- [Your task] Rewrite the data below with every instance of "common name" changed to "vernacular name" and everything else left as it is, leaving out the pictures.
[Supplied records start]
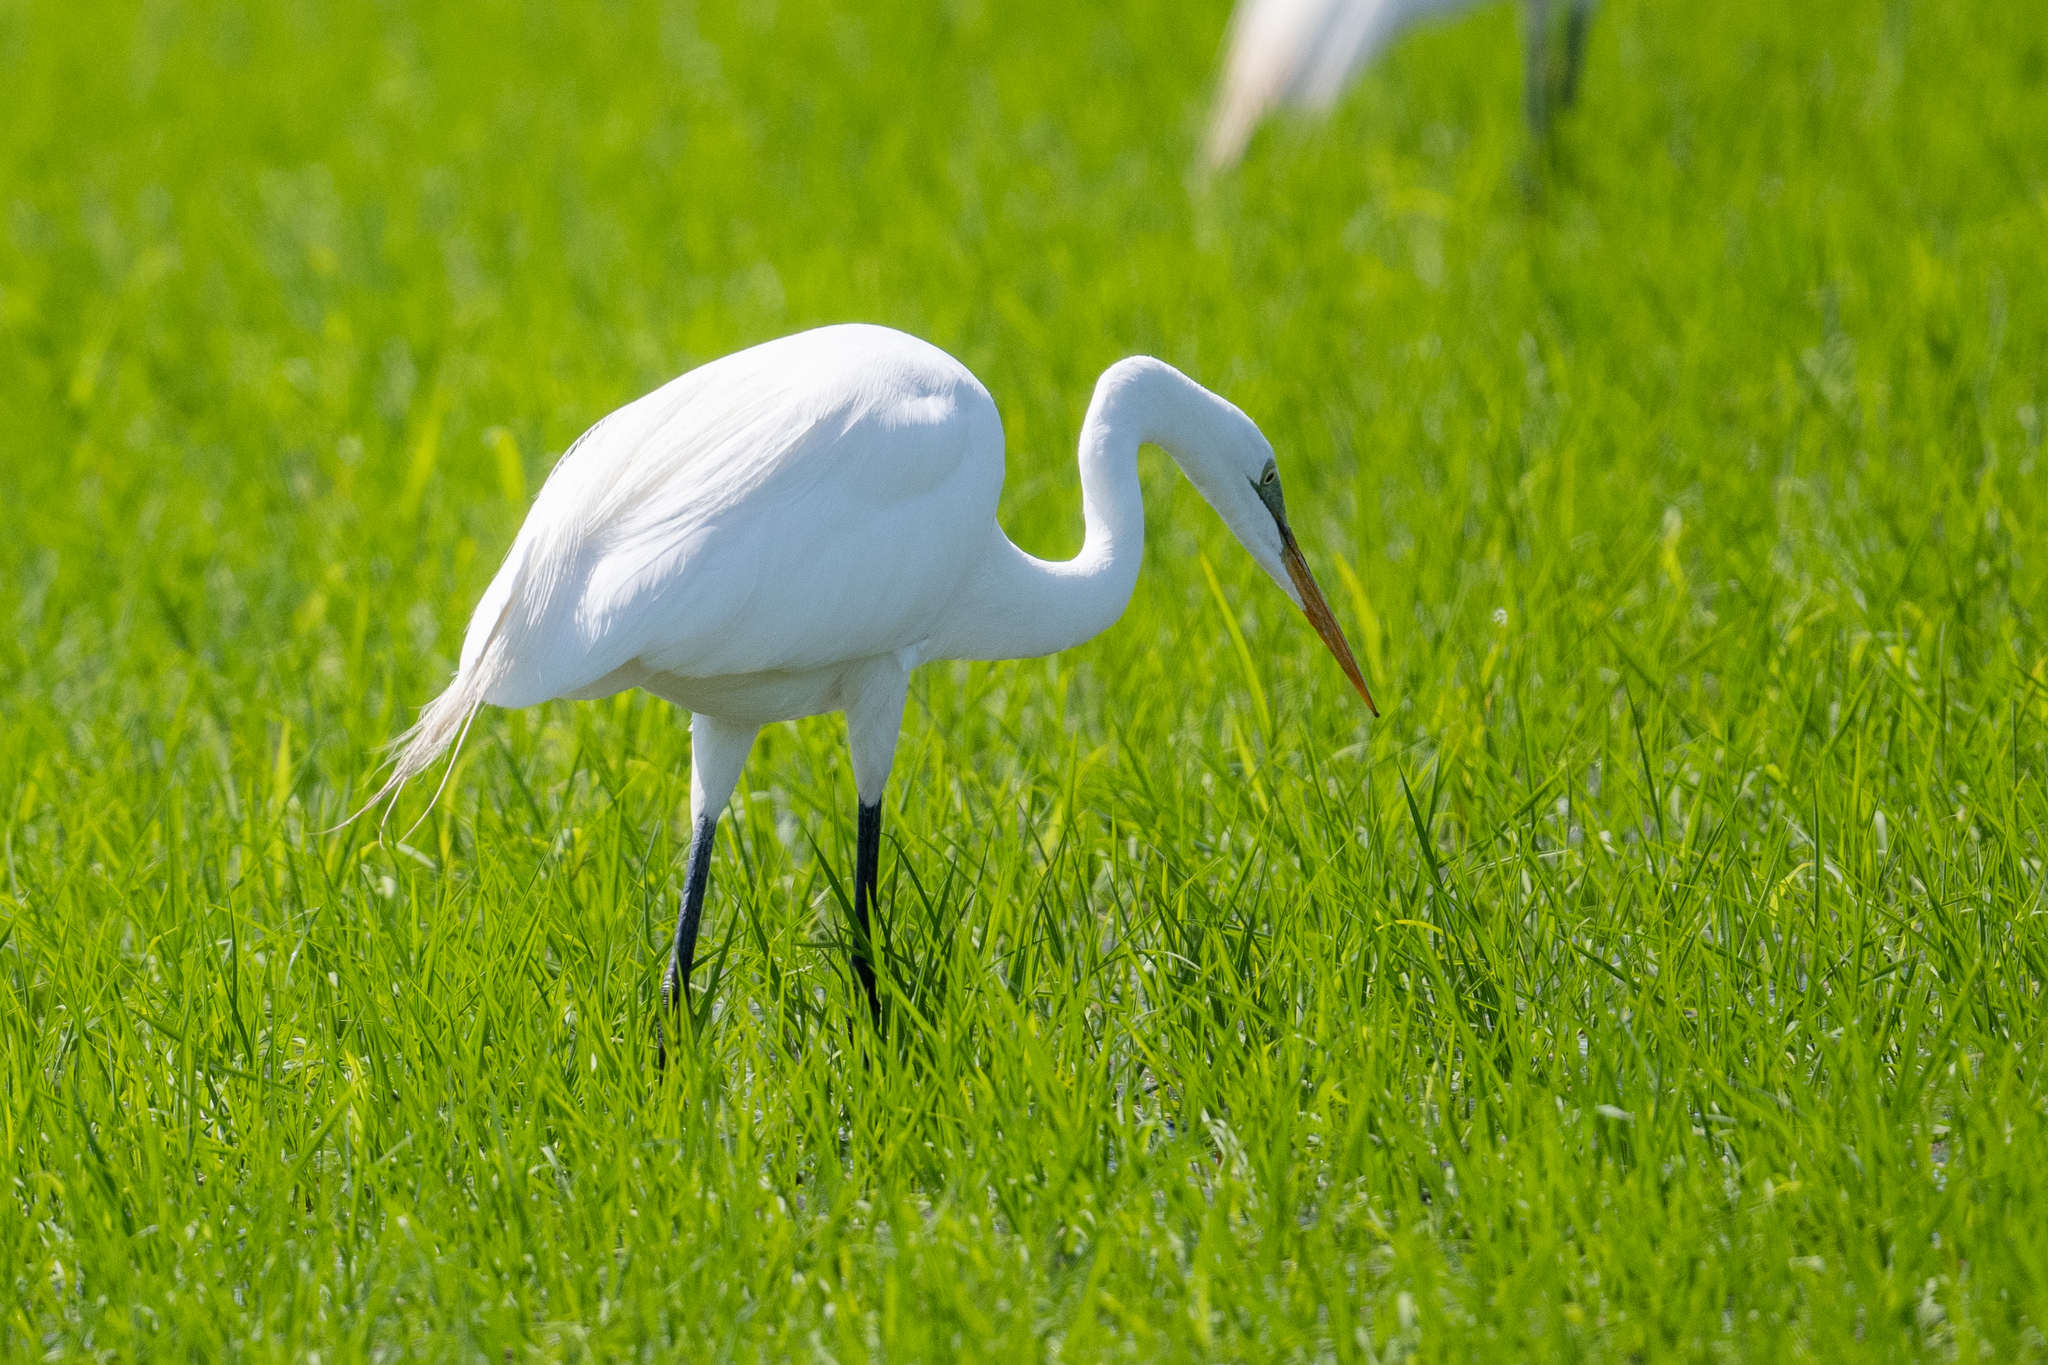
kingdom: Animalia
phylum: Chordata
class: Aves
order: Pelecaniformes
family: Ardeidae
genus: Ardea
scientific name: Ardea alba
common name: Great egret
[Supplied records end]
- [Finished task]
kingdom: Animalia
phylum: Chordata
class: Aves
order: Pelecaniformes
family: Ardeidae
genus: Ardea
scientific name: Ardea alba
vernacular name: Great egret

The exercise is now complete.